New York City’s delivery workers have scored a major win after years of grassroots campaigning. As of April this year, the city officially enforces a minimum wage of US$21.44 (HK$167) per hour for digital platform couriers. Meanwhile, in Hong Kong, gig workers classified as self-employed remain unprotected, earning without guaranteed income as the government continues to stall on labour reform.
New York is now the first U.S. city to mandate a minimum wage for digital platform delivery workers — a fast-growing but long-overlooked workforce. The new lawy, which adjusts for inflation, covers more than 60,000 couriers using platforms like Uber Eats, DoorDash, and Grubhub.
Years of Struggle, Delays and Court Battles
The fight wasn’t easy. For years, New York’s delivery workers endured low pay, long hours, and no employment benefits. Many paid out of pocket for their bikes, insurance, and repairs – all while working in dangerous conditions and harsh weather. During the Covid-19 pandemic, demand for deliveries soared, yet workers risked their health without fair compensation.
In response, workers formed Los Deliveristas Unidos (LDU) with support from the Worker’s Justice Project (WJP). They protested, built public pressure, and lobbied the city council to pass a 2021 law, requiring the Department of Consumer and Worker Protection (DCWP) to review pay and conditions for delivery workers.
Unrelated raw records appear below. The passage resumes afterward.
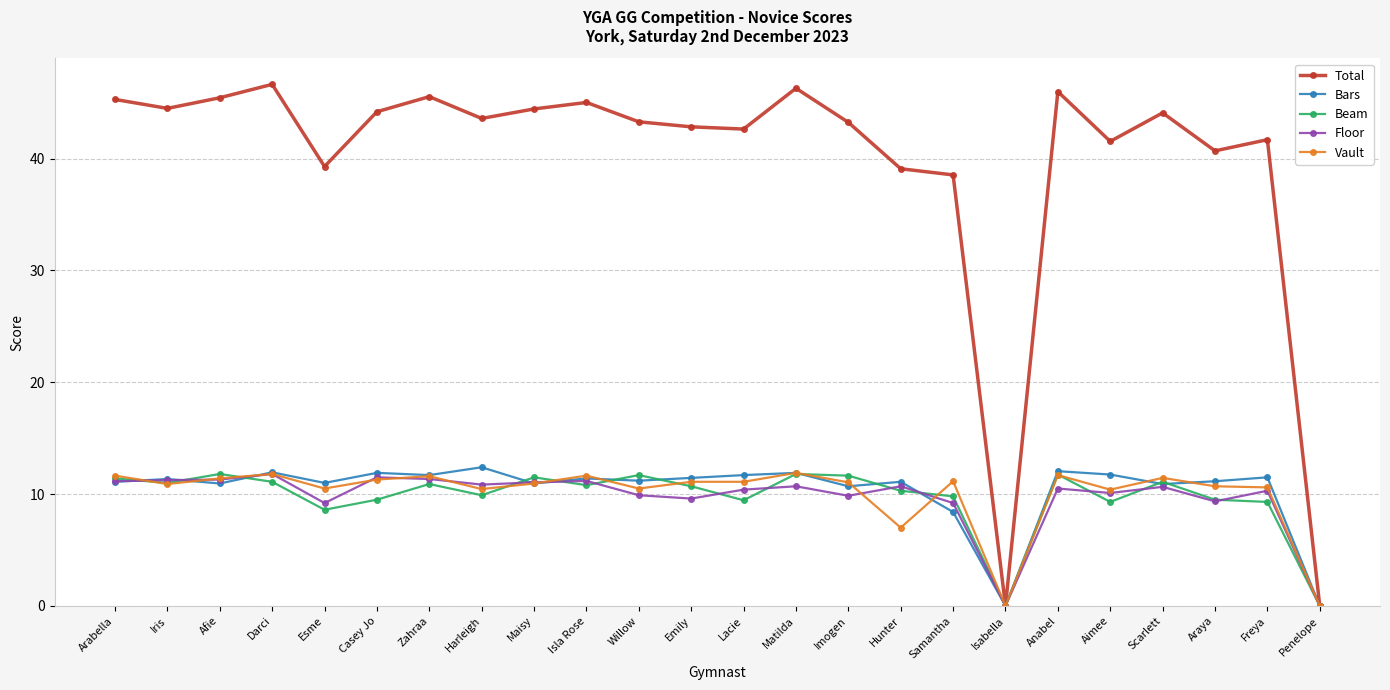

What is the difference between the maximum and minimum values in the Floor series?

11.8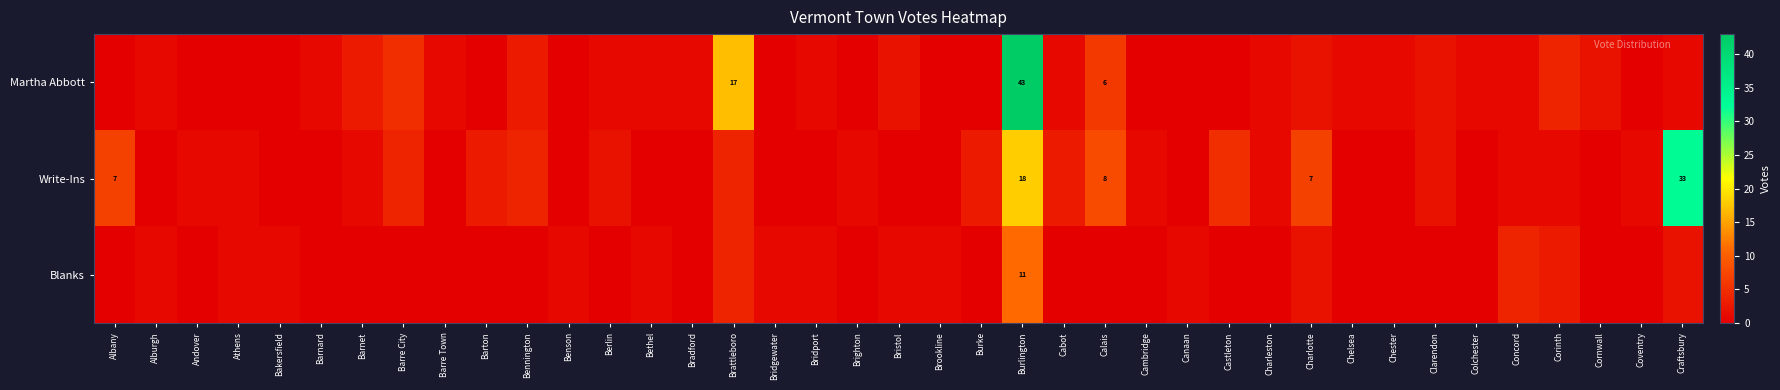

Which category has the lowest value in the Blanks series?

Albany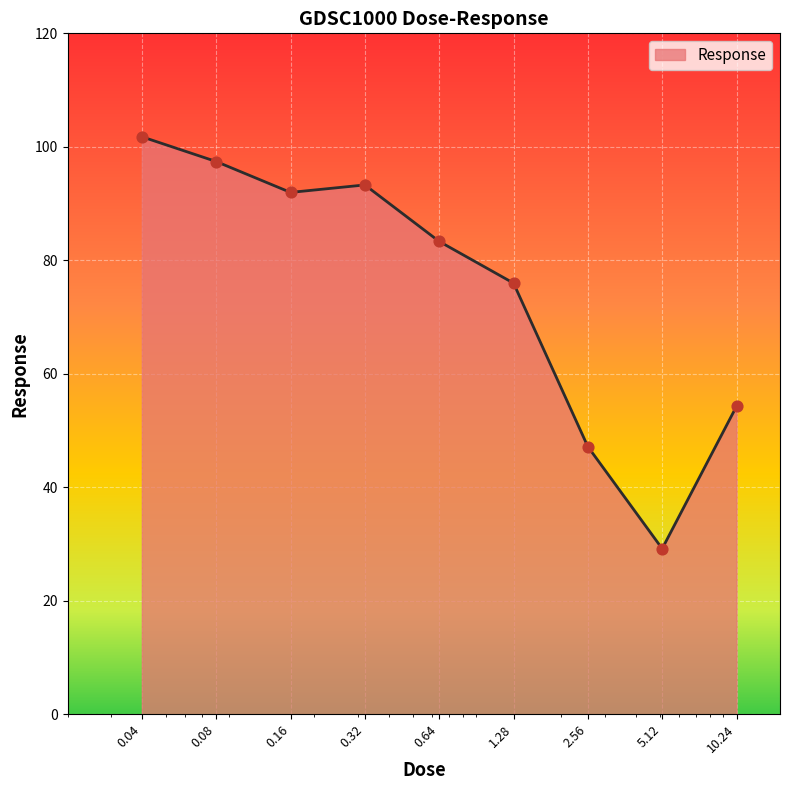

What is the difference between the maximum and minimum values?

72.6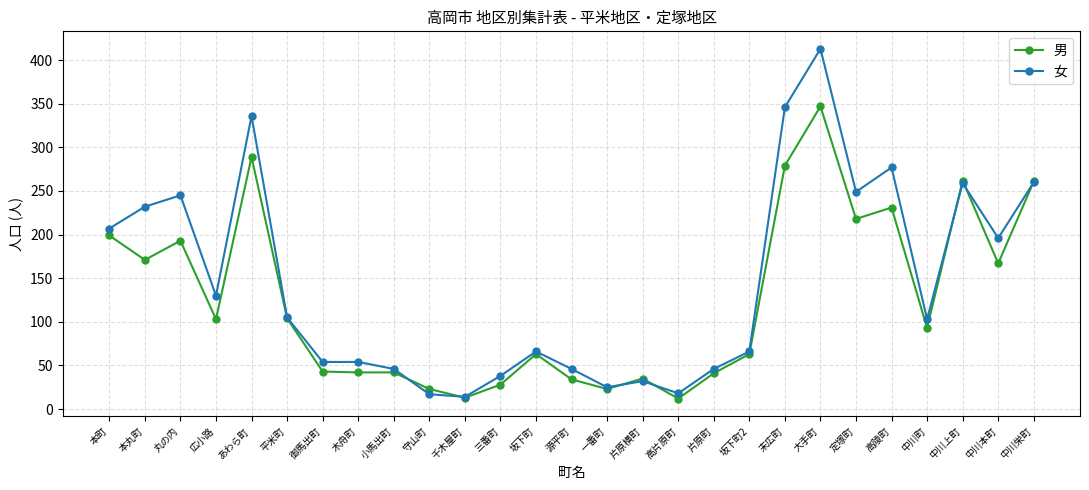

The 男 series shows 67 at 小馬出町. True or false?

False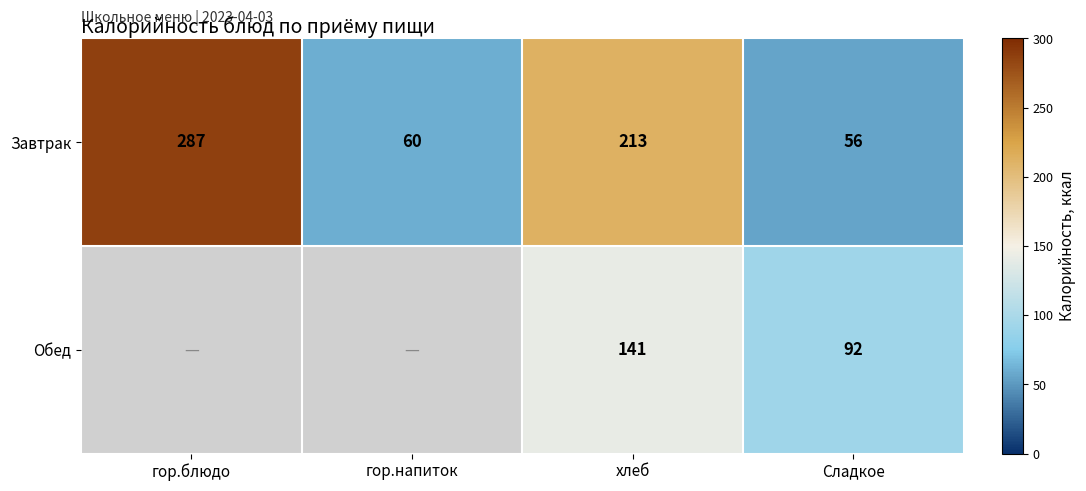

Count the number of data series in this chart.

2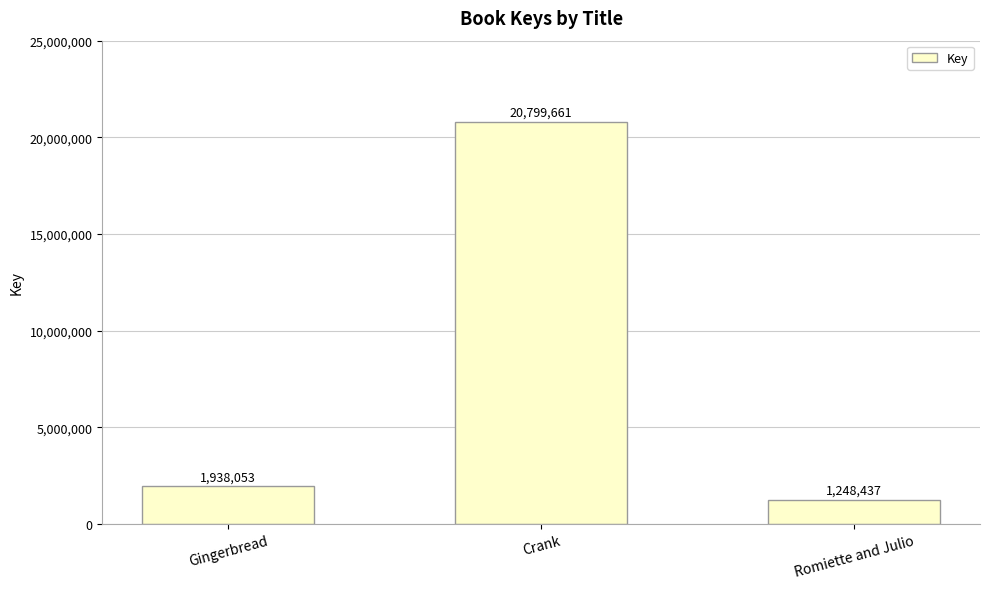

What is the value of the 2nd bar from the left?

20799661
Although the law was set to take effect in July 2023, major platforms sued to block it. In September 2023, the New York Supreme Court sided with the city government. An appeal from the platforms followed but was dismissed by the Appellate Division in November, clearing the way for enforcement.
Before the from, delivery workers earned an average of just US$5.39 per hour (excluding tips) — far below a liveable wage. Since implementation, platforms have paid out over US$700 million in additional wages, according to city data.
“This minimum wage gives struggling workers a fairer income and real economic security,” said Ligia Guallpa, Executive Director of the Worker’s Justice Project and co-founder of LDU. “These workers perform one of the most dangerous jobs in the city, and shoulder all the risks and costs themselves. This policy empowers them to hold employers accountable and sets a historic precedent nationwide.
Canada Also Moves Ahead
Canada’s British Columbia also took action. In June 2023, the province passed a law guaranteeing app-based couriers and ride-hailing drivers a minimum hourly wage of CA$20.88 (HK$115), roughly 20% higher than the standard minimum wage. The regulation, which excludes waiting time, benefits around 11,000 ride-hailing drivers and 35,000 food delivery workers across the province.
Hong Kong Still Standing Still
Hong Kong, by contrast has made little progress on protections for platform workers. Despite years of calls from unions and civil society groups, the government only released a long-delayed study last month, nearly four years after first promising action.
Critics say the report sidesteps the core issue: the legal relationship between platforms and workers. It also fails to reflect the sector’s on-the-ground reality. Trade unions condemned the study for excluding the voices of ethnic minority workers, who form a significant part of the sector’s backbone.
The lack of legal clarity has already caused problems. When Deliveroo exited the Hong Kong market, many couriers struggled to claim severance, notice pay, sick leave or compensation for injuries. Without laws that define the employment relationship, these issues remain unresolved.
As delivery workers overseas gain recognition and protections, Hong Kong’s gig workers are still left without a seat at the table.